Un duo inédit avec la regrettée Lhasa
Le clou du disque reste « Hey Lucinda », l’histoire banale d’un type qui propose à une fille d’aller boire un verre. Le tour de force des Tindersticks est de réussir à en faire une tragédie grecque. Ce duo inédit avec la regrettée Lhasa a été enregistré peu avant sa disparition en 2010. On se souvient notamment des mémorables apparitions de la chanteuse américano-mexicaine – en langue française – sur la compilation du label Tôt ou tard parue en 2005, sur laquelle figurent ses duos avec Franck Monnet (« Fiancés ») et Vincent Delerm (« L’Échelle de Richter »). Un ange est passé… Le timbre langoureux de Lhasa hante durablement ce « Hey Lucinda » rescapé de divers remaniements instrumentaux opérés depuis les prises initiales pour obtenir ce résultat éthéré. Il faut parfois du temps pour rendre l’âme à qui elle appartient. On notera cette phrase prononcée par Lhasa dans la chanson : « I only dance to remember how dancing used to feel » (« Je danse seulement pour me souvenir comment la danse permet de se sentir »). Une dernière danse hors du temps, menuet équilibriste trébuchant au creux de nos oreilles comme autant de murmures à la jeunesse envolée.
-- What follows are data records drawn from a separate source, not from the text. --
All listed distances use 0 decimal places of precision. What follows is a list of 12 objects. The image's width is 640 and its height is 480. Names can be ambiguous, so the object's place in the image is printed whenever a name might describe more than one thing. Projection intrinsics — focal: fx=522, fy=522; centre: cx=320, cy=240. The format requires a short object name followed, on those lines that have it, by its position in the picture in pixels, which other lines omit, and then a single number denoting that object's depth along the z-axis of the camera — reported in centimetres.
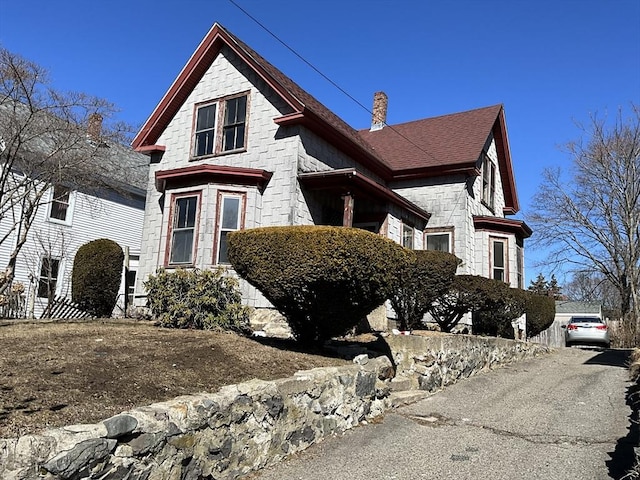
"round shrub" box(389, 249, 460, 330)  1169
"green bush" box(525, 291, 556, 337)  1844
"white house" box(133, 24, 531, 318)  1259
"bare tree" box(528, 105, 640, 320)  2609
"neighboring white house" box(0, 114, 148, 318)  1859
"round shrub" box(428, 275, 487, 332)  1275
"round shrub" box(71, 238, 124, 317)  1383
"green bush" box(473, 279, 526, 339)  1299
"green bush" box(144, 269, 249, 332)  965
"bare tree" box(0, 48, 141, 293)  1293
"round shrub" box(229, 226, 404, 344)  729
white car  2264
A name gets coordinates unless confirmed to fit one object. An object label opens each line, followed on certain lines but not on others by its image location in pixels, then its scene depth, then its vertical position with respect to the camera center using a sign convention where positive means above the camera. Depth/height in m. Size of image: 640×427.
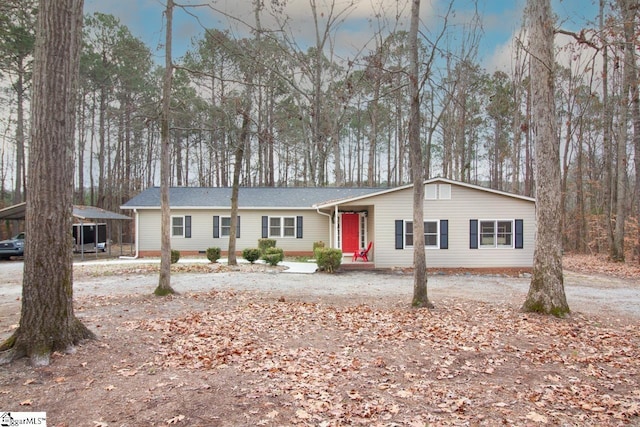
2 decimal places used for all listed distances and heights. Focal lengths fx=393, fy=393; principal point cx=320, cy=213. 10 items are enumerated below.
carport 19.03 +0.67
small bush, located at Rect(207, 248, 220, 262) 16.56 -1.20
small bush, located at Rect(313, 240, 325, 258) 18.52 -0.94
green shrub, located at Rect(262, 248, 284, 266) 16.00 -1.26
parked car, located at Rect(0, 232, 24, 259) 19.06 -1.04
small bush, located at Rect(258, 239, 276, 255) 19.34 -0.88
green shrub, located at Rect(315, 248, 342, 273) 14.48 -1.25
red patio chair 16.28 -1.25
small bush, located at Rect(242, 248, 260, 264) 16.62 -1.22
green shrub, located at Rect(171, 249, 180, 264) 15.68 -1.22
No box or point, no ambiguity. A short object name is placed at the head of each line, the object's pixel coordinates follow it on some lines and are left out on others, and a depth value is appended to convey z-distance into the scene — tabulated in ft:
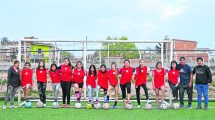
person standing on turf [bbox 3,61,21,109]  30.74
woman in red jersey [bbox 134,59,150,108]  31.12
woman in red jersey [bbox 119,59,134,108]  31.14
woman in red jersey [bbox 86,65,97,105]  31.81
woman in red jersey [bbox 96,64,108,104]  31.60
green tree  36.34
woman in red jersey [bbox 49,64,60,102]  31.68
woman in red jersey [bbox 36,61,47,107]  31.73
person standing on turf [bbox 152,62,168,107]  31.58
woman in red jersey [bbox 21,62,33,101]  31.64
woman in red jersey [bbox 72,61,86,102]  31.68
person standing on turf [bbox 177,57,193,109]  31.62
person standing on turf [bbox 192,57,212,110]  30.82
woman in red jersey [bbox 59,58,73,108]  31.40
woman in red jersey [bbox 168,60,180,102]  31.66
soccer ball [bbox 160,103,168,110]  30.21
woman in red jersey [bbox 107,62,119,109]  31.38
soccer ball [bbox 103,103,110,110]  29.85
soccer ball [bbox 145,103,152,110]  29.93
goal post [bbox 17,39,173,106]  32.54
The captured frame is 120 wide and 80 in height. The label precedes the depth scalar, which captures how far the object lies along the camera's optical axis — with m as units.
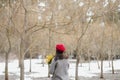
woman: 7.84
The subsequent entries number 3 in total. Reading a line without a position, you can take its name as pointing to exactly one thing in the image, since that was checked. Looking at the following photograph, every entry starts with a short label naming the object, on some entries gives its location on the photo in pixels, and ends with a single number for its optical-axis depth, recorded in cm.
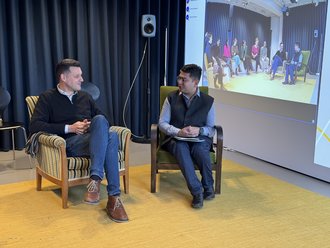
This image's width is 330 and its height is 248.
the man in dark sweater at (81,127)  279
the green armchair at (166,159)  314
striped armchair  284
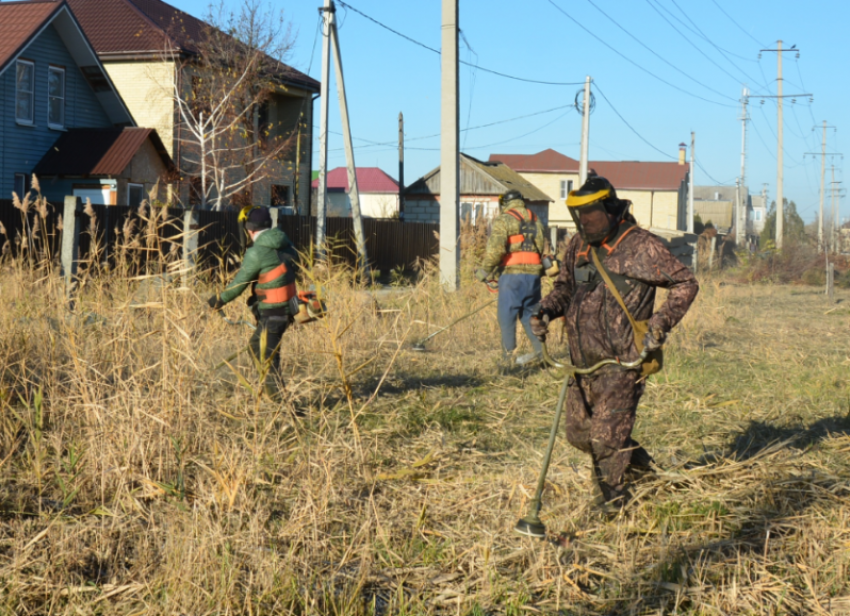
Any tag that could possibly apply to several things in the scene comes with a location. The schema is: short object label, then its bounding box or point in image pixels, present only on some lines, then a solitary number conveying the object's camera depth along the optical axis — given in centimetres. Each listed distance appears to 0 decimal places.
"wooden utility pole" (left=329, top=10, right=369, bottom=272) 1922
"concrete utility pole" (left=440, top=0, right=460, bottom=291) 1416
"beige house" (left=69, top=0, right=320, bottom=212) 2711
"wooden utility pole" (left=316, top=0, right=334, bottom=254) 1978
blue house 2362
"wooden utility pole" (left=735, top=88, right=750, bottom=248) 5969
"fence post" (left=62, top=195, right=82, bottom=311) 994
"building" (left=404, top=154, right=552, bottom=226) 4641
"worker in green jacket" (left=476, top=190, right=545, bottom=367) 936
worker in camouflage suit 465
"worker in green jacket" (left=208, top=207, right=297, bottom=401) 672
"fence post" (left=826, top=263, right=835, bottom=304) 2241
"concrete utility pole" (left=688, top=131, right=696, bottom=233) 4794
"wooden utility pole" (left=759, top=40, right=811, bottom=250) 4119
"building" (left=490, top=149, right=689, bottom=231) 6544
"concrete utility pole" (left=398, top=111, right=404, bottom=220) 3591
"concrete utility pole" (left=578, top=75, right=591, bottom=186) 3058
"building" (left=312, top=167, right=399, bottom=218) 7144
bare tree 2583
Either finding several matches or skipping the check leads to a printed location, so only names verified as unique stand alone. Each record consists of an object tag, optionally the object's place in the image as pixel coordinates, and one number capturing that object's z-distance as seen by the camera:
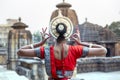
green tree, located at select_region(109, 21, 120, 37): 40.36
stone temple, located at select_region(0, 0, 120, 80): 8.81
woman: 2.87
Pour compléter le tableau poétique et tourmenté, les Tindersticks rompus aux bandes originales de films (ils ont notamment signé la musique de six longs métrages de Claire Denis), ont agrémenté leur nouvel ouvrage d’une narration habituellement dévolue au 7e art.
La teneur cinématographique du disque – trois instrumentaux en apesanteur, dont une adaptation du thème des Révoltés du Bounty (1962) – se révèle constitutive du projet global autour de The Waiting Room, livré dans son édition limitée avec un DVD contenant un clip à l’esthétique expérimentale pour chaque chanson. L’auditeur-spectateur se trouve ainsi dans la peau d’un voyageur immobile en transit dans cette salle d’attente configurée en camera obscura.
Et comme Tindersticks rime avec General Elektriks, dont la pochette du nouvel album arbore également un personnage pittoresque avec une drôle de tête d’animal, voici le dernier clip du mystérieux projet electronica funky derrière lequel se cache Hervé Salters, zèbre parisien fan de Stevie Wonder.
Tindersticks, The Waiting Room, City Slang Records.
General Elektriks, To Be A Stranger, Wagram Music.
Tindersticks est actuellement en tournée dans toute la France et jouera à Paris (aux Bouffes du Nord) du 19 au 21 avril.
General Elektriks sera en concert le 31 mars au Trianon (Paris) et sera présent dans plusieurs festivals dont le Printemps de Bourges.